▸ CHALLENGE: Extract every line in the items below that contains the string "Anas", and copy each one verbatim.

▸ RECORD EXTRACTS:
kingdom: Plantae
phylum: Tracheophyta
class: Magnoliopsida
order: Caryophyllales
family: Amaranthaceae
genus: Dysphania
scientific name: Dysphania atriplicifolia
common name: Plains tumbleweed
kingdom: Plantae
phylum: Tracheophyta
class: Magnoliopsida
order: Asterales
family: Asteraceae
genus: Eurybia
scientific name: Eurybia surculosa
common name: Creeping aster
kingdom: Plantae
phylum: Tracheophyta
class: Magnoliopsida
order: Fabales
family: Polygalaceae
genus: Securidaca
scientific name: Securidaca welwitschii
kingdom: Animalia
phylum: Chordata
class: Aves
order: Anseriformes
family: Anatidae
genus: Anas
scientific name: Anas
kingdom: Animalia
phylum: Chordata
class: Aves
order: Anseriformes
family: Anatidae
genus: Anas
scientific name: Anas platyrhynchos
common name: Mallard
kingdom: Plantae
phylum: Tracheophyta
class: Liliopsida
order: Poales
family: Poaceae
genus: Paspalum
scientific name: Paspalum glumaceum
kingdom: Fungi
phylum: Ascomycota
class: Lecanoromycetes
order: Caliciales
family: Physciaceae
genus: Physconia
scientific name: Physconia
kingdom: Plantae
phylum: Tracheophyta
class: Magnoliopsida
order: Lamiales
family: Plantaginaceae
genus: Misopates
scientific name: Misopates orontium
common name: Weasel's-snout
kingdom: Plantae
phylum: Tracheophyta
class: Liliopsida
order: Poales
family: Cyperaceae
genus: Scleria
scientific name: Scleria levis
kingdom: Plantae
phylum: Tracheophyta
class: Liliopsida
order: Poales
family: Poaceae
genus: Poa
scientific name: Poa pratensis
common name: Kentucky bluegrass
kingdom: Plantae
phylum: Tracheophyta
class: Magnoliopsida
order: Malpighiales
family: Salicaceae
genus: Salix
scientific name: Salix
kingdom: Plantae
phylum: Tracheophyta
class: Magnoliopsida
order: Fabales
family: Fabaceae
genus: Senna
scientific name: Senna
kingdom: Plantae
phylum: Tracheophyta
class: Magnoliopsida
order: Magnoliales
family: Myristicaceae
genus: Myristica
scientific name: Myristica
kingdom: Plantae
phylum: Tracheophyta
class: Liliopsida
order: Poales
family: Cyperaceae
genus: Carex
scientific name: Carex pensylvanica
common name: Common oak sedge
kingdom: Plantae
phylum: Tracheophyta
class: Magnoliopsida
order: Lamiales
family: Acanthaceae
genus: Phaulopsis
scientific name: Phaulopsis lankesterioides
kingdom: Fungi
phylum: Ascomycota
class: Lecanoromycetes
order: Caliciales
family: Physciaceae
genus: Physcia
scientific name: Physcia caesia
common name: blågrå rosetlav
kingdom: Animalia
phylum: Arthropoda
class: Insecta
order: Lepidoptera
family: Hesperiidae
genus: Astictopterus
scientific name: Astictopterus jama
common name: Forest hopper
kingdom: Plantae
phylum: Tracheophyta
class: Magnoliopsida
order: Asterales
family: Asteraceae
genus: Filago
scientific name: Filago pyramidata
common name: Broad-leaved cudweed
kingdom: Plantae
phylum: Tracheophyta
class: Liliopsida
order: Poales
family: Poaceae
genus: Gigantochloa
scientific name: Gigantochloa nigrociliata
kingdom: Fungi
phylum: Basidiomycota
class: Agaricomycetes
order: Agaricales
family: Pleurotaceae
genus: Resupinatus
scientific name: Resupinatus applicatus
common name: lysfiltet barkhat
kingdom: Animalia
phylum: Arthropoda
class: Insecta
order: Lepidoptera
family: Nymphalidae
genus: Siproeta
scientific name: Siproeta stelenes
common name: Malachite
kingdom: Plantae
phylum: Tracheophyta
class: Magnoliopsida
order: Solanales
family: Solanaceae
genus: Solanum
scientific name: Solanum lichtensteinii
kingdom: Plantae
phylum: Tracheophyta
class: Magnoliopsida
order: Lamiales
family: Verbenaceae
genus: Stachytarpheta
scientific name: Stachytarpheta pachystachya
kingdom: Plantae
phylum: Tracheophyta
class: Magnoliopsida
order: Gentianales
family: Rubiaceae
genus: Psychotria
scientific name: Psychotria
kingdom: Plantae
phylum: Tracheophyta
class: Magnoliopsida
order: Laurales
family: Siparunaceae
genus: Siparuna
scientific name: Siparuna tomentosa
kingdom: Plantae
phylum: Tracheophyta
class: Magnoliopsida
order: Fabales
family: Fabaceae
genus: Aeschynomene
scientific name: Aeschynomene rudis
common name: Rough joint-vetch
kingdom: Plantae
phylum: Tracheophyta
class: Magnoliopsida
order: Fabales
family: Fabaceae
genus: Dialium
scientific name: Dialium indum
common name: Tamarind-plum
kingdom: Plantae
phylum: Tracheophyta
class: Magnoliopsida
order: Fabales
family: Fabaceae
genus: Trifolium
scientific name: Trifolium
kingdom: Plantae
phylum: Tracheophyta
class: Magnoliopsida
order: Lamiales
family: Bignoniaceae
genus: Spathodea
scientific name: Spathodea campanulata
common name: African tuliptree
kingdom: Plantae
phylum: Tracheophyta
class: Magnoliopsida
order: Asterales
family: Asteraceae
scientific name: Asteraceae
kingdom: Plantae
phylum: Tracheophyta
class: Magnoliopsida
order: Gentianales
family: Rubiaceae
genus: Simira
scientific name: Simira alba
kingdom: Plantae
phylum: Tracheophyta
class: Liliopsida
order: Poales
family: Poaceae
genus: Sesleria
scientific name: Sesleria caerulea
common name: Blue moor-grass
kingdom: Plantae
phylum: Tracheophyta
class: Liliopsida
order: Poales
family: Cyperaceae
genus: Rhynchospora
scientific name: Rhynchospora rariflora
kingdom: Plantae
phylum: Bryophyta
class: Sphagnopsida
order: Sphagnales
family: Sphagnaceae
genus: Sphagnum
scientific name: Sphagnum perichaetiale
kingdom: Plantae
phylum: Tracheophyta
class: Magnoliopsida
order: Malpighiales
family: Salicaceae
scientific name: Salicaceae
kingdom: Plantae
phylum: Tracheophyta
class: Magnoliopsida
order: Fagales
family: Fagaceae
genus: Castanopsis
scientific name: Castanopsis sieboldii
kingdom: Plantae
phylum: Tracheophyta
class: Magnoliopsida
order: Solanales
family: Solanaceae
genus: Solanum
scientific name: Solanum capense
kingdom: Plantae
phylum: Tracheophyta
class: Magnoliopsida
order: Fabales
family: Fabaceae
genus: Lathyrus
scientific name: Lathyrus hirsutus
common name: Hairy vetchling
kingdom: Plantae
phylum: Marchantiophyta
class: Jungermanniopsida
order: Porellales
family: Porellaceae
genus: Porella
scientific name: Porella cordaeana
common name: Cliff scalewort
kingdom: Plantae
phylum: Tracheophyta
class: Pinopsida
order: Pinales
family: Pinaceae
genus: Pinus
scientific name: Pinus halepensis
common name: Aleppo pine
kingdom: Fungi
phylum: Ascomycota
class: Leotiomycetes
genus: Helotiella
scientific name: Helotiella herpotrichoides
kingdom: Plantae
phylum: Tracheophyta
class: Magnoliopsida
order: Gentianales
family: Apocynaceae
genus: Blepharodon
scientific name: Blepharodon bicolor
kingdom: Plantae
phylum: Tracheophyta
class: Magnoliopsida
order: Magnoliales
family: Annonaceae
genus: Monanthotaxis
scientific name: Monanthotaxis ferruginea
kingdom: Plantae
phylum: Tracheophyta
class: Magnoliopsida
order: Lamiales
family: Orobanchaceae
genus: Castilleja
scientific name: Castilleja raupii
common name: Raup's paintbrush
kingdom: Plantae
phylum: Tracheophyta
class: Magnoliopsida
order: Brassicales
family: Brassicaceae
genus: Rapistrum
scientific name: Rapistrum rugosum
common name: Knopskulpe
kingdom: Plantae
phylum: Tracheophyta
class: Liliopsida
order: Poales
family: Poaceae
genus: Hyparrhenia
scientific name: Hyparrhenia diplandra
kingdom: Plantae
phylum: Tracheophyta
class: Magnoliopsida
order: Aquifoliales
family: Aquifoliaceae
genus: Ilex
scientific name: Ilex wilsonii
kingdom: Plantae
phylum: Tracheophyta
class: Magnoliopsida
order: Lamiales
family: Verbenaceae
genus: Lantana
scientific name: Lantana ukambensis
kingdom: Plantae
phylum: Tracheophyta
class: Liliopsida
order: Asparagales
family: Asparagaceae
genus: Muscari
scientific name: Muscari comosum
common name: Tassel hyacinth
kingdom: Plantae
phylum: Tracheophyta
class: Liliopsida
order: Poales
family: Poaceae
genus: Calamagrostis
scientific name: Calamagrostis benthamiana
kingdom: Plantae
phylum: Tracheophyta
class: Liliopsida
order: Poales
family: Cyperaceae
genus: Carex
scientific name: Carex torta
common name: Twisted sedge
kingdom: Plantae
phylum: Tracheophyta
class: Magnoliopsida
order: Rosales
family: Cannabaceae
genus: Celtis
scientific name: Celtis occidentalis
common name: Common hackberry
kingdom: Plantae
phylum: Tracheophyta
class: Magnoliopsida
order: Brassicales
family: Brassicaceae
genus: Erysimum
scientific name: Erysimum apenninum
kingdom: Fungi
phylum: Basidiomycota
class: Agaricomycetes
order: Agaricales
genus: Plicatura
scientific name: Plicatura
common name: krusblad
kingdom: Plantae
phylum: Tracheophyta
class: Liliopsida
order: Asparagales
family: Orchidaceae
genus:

▸ EXERCISE OUTPUT:
genus: Anas
scientific name: Anas
genus: Anas
scientific name: Anas platyrhynchos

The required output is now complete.